- Problem statement
Below are the records; work out how many lines among them contain "double", and write nothing besides that number.
◇ ◇ ◇ ◇
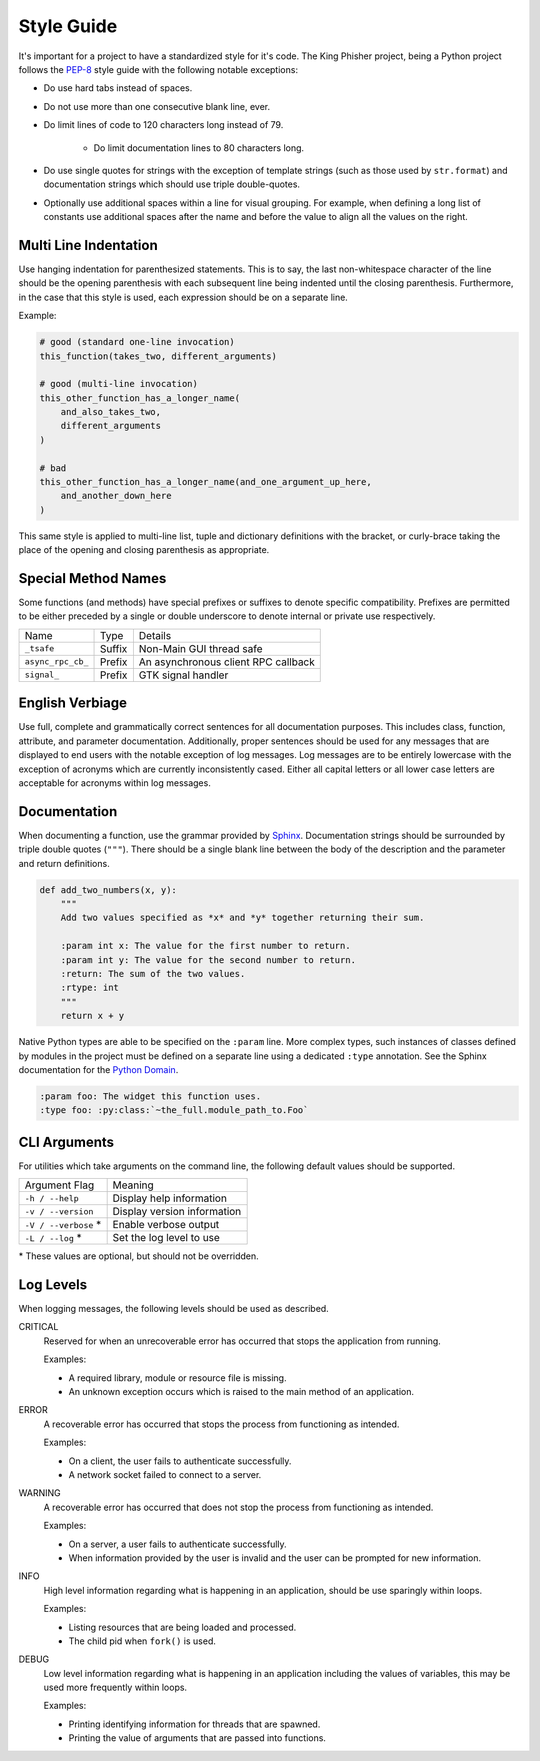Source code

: Style Guide
===========

It's important for a project to have a standardized style for it's code. The
King Phisher project, being a Python project follows the PEP-8_ style guide
with the following notable exceptions:

* Do use hard tabs instead of spaces.
* Do not use more than one consecutive blank line, ever.
* Do limit lines of code to 120 characters long instead of 79.

   * Do limit documentation lines to 80 characters long.

* Do use single quotes for strings with the exception of template strings (such
  as those used by ``str.format``) and documentation strings which should use
  triple double-quotes.
* Optionally use additional spaces within a line for visual grouping. For
  example, when defining a long list of constants use additional spaces after
  the name and before the value to align all the values on the right.

Multi Line Indentation
----------------------

Use hanging indentation for parenthesized statements. This is to say, the last
non-whitespace character of the line should be the opening parenthesis with
each subsequent line being indented until the closing parenthesis. Furthermore,
in the case that this style is used, each expression should be on a separate
line.

Example:

.. code-block:: python

   # good (standard one-line invocation)
   this_function(takes_two, different_arguments)

   # good (multi-line invocation)
   this_other_function_has_a_longer_name(
       and_also_takes_two,
       different_arguments
   )

   # bad
   this_other_function_has_a_longer_name(and_one_argument_up_here,
       and_another_down_here
   )

This same style is applied to multi-line list, tuple and dictionary
definitions with the bracket, or curly-brace taking the place of the
opening and closing parenthesis as appropriate.

Special Method Names
--------------------

Some functions (and methods) have special prefixes or suffixes to denote
specific compatibility. Prefixes are permitted to be either preceded by a single
or double underscore to denote internal or private use respectively.

+-------------------+--------+-------------------------------------+
| Name              | Type   | Details                             |
+-------------------+--------+-------------------------------------+
| ``_tsafe``        | Suffix | Non-Main GUI thread safe            |
+-------------------+--------+-------------------------------------+
| ``async_rpc_cb_`` | Prefix | An asynchronous client RPC callback |
+-------------------+--------+-------------------------------------+
| ``signal_``       | Prefix | GTK signal handler                  |
+-------------------+--------+-------------------------------------+

English Verbiage
----------------

Use full, complete and grammatically correct sentences for all documentation
purposes. This includes class, function, attribute, and parameter
documentation. Additionally, proper sentences should be used for any messages
that are displayed to end users with the notable exception of log messages. Log
messages are to be entirely lowercase with the exception of acronyms which are
currently inconsistently cased. Either all capital letters or all lower case
letters are acceptable for acronyms within log messages.

Documentation
-------------

When documenting a function, use the grammar provided by Sphinx_. Documentation
strings should be surrounded by triple double quotes (``"""``). There should be
a single blank line between the body of the description and the parameter and
return definitions.

.. code-block:: python

   def add_two_numbers(x, y):
       """
       Add two values specified as *x* and *y* together returning their sum.

       :param int x: The value for the first number to return.
       :param int y: The value for the second number to return.
       :return: The sum of the two values.
       :rtype: int
       """
       return x + y

Native Python types are able to be specified on the ``:param`` line. More
complex types, such instances of classes defined by modules in the project must
be defined on a separate line using a dedicated ``:type`` annotation. See the
Sphinx documentation for the `Python Domain`_.

.. code-block:: rst

   :param foo: The widget this function uses.
   :type foo: :py:class:`~the_full.module_path_to.Foo`

CLI Arguments
-------------

For utilities which take arguments on the command line, the following default
values should be supported.

+----------------------+-------------------------------+
| Argument Flag        | Meaning                       |
+----------------------+-------------------------------+
| ``-h / --help``      | Display help information      |
+----------------------+-------------------------------+
| ``-v / --version``   | Display version information   |
+----------------------+-------------------------------+
| ``-V / --verbose`` * | Enable verbose output         |
+----------------------+-------------------------------+
| ``-L / --log`` *     | Set the log level to use      |
+----------------------+-------------------------------+

\* These values are optional, but should not be overridden.

Log Levels
----------
When logging messages, the following levels should be used as described.

CRITICAL
   Reserved for when an unrecoverable error has occurred that stops the
   application from running.

   Examples:

   * A required library, module or resource file is missing.
   * An unknown exception occurs which is raised to the main method of an
     application.

ERROR
   A recoverable error has occurred that stops the process from functioning as
   intended.

   Examples:

   * On a client, the user fails to authenticate successfully.
   * A network socket failed to connect to a server.

WARNING
   A recoverable error has occurred that does not stop the process from
   functioning as intended.

   Examples:

   * On a server, a user fails to authenticate successfully.
   * When information provided by the user is invalid and the user can be
     prompted for new information.

INFO
   High level information regarding what is happening in an application, should
   be use sparingly within loops.

   Examples:

   * Listing resources that are being loaded and processed.
   * The child pid when ``fork()`` is used.

DEBUG
   Low level information regarding what is happening in an application including
   the values of variables, this may be used more frequently within loops.

   Examples:

   * Printing identifying information for threads that are spawned.
   * Printing the value of arguments that are passed into functions.

.. _PEP-8: https://www.python.org/dev/peps/pep-0008/
.. _Python Domain: http://www.sphinx-doc.org/en/stable/domains.html#the-python-domain
.. _Sphinx: http://www.sphinx-doc.org/en/stable/domains.html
◇ ◇ ◇ ◇
- Your solution
3